Зачем было создавать такой мир, повторял Шарманщик Богу, которого любил, и сходил от этого с ума. Потом, когда он понял, что «все, что не Бог, есть ничто и в ничто должно быть вменяемо», а проще говоря, что все люди живут в иллюзорном мире, который есть ничто и которого на самом деле почти что и нет на свете, как нет на свете объективной Большой Пресни-один и Большой Пресни-два, а есть только сияющая любовью УЛИЦА, которую почти никто не видит, – тогда ему показалось, что он нашел ответ. Ведь на самом деле вся эта кровавая и похабная История не была на самом деле, а существовала только на правах Пресни-пятнадцать, то есть она была иллюзорна. А саму реальность, которая уже Царство Небесное на земле, конечно же, видят святые, и оно-то, это вневременное Царство, и есть истинная реальность. Тут он на какое-то время успокоился, Бог оказывался все же действительно милосердным, но потом его пробило: так что с того, что это иллюзия, если миллиарды людей прожили ее от рождения до смерти как единственную реальность? Со всеми ее смертями, пытками, страданиями. А об иной жизни если и слышали, то ждали ее не раньше чем за гробом, и никто им ничего не объяснил, как тот самый алкоголик-психиатр, который объяснять-то, конечно, объяснял, но сам умирал от болезни и больным был помочь бессилен.

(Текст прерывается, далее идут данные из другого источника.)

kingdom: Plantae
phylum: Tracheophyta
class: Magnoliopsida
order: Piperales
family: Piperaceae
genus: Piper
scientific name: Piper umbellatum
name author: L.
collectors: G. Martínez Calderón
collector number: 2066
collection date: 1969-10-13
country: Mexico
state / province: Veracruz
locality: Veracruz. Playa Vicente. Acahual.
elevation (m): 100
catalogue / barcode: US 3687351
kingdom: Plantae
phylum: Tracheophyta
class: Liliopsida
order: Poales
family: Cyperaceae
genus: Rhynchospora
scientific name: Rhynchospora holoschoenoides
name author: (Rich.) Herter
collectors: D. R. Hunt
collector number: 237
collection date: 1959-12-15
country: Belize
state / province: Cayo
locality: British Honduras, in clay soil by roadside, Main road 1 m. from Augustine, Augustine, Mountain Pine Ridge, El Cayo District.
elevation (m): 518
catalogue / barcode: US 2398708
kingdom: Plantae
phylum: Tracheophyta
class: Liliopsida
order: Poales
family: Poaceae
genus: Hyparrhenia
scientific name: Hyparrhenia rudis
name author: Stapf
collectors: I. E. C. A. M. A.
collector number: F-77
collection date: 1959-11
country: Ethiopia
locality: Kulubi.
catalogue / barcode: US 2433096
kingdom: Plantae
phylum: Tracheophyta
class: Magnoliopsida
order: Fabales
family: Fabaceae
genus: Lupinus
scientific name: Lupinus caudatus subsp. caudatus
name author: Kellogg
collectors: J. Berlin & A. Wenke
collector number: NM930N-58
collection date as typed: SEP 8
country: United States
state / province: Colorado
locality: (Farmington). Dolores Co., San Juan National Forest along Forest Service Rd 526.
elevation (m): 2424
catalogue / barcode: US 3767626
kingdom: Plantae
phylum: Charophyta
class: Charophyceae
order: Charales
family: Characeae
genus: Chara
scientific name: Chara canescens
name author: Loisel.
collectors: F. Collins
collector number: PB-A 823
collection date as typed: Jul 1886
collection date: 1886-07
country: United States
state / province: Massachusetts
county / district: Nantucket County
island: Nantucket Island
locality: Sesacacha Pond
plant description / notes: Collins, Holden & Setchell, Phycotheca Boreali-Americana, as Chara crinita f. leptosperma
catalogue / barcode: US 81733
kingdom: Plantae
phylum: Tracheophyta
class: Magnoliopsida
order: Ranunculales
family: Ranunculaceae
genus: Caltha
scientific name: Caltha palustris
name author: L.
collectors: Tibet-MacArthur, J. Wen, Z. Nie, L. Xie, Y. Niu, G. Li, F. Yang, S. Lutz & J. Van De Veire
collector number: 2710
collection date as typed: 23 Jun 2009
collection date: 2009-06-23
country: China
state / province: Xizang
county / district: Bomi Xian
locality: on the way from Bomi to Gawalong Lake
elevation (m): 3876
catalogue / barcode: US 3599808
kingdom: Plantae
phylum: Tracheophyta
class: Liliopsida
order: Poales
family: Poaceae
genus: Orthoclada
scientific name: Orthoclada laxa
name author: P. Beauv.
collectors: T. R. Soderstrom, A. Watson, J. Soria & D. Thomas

Хор-оркестр: Бон-бон-бон! Бон-бон! (Пауза.) Бон-бон-бон! Бон-бон! (Пауза.)
Свобода воли, говорили Шарманщику. Он дал ее людям, и те так этой свободой распорядились, что превратили историю и себя в муку и крошево. А он возражал: но ведь это только слова. Условие свободы не может быть необходимостью для Бога. Он мог придумать вместо свободы то, что мы и представить себе не можем, и это было бы не хуже и не меньше, а больше свободы. Свобода как условие – это только слово, это только то, что мы уже потом придумали и назвали. А Бог мог найти и другие условия, неизвестные нам, не названные еще.
Так что же ты хочешь сказать, спрашивали его.
И тогда Шарманщик говорил: если Бог видел всю историю еще прежде, чем создавать этот больной мир, если он видел все эти пожары, эпидемии, невежество, убийства, аборты, совращения, болезни, казни и пытки – и все это вызвано лишь пресловутой свободой воли, то почему бы Богу не создать в принципе иные стартовые условия для Истории Людей?
Но если не свобода воли, отвечали ему так же, как раньше отвечал он другим сам, тогда человечество обречено превратиться в мир запрограммированных автоматов.
И тогда Шарманщик, страдая за себя, за собеседника и за Бога Творца, бормотал: это лишь слова, наши, людские слова. Не надо говорить либо–либо. У Бога есть возможность чего-то третьего, качественно иного, чем эта, несвободная для выбора лучшего, бинарная оппозиция. Так почему Бог ей не воспользовался?